Not long after the Ministry of Industry and Trade launched an investigation into steel billet imports following a request of four major producers, many other companies are worried that it may lead to high punitive taxes on imports and eventually hurt their business.
Unlike the four producers that called for the probe against cheap imports, other steelmakers said they depend on imported semi-finished products and increases in input costs will squeeze profit margin.
This second group, including Australian-owned SSE and local Pomina, therefore urged the government to call off the investigation and not to impose a high duty on steel billets.
Le Minh Hai, CEO of Vietnam Germany Steel JSC, a producer in the northern province of Vinh Phuc with an annual output of 350,000 tons, said given billets make up for 85 percent of input costs, higher taxes will lead to higher prices.

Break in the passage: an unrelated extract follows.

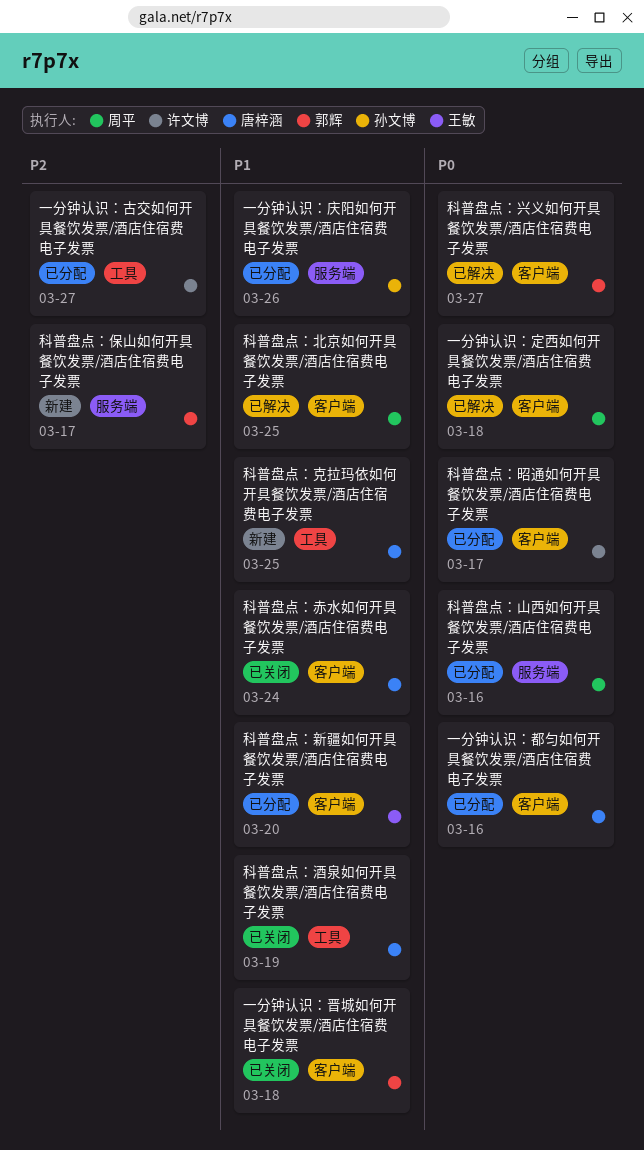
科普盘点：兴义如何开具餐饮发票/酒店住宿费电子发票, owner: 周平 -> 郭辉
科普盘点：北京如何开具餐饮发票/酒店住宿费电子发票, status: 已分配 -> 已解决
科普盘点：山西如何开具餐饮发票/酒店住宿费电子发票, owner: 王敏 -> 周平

Any safeguard measure against imported steel billets will seriously cause negative impacts on Vietnam's steel industry and consumers, news website Saigon Times Online quoted Hai as saying.
Last year Hoa Phat, Southern Steel, Thai Nguyen, and Vietnam-Italy Steel, which account for nearly 40 percent of Vietnam's steel billet output, claimed that increasing imports have hit local producers and demanded an investigation.
While Vietnam's steel billet imports saw a three fold increase from 2014 to 1.5 million tons last year, the latest figure was much lower than those of 2008 and 2009 when nearly 2.4 million tons were imported each year, industry data showed.
The trade ministry's investigation will wrap up in six months at the earliest.